**TO-DO ITEM:** In the entries below, find the lines that contain the word "case" and copy them.

- Opening Delimiter -

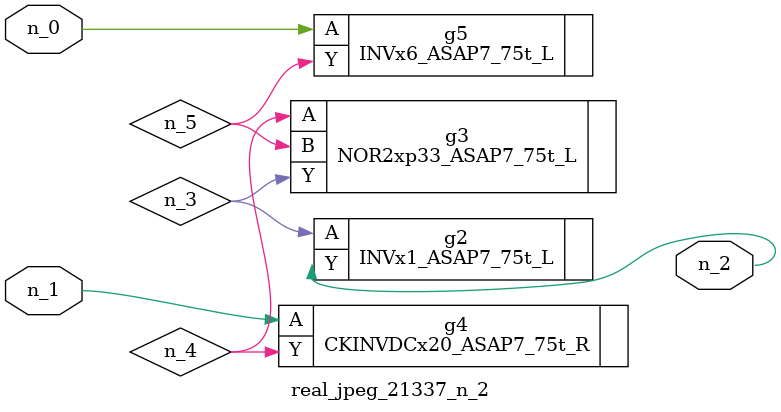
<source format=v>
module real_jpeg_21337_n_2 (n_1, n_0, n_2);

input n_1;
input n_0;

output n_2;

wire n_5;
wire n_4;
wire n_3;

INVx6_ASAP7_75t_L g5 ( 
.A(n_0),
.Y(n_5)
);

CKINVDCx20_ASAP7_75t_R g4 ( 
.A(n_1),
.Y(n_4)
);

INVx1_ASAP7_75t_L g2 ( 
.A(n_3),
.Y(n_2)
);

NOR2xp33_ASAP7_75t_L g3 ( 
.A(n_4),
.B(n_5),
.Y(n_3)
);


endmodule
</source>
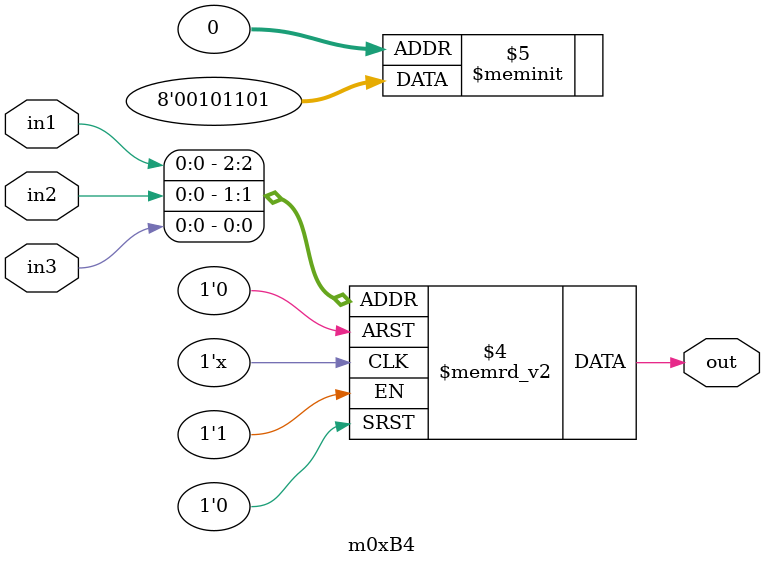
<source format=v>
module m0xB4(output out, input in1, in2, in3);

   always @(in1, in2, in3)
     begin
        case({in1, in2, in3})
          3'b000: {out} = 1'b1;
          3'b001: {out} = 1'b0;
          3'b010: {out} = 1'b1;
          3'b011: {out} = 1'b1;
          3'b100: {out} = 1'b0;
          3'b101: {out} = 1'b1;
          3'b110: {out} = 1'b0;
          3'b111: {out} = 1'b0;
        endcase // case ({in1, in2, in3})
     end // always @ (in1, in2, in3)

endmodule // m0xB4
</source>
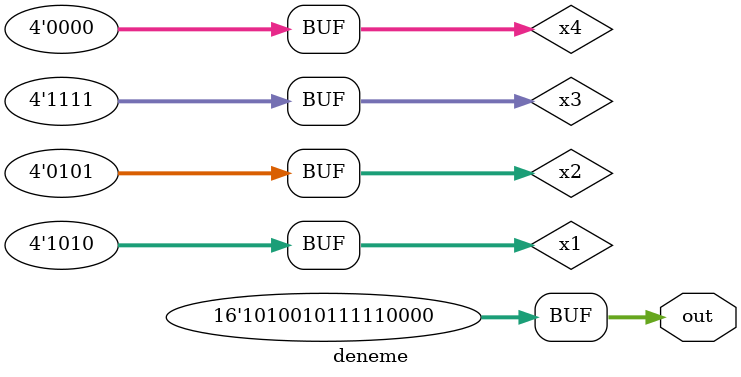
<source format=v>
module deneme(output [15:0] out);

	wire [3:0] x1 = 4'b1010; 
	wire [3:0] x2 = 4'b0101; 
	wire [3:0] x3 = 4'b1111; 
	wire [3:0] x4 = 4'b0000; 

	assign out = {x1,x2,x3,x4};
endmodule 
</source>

- Closing Delimiter -

**RESPONSE:**
        case({in1, in2, in3})
        endcase // case ({in1, in2, in3})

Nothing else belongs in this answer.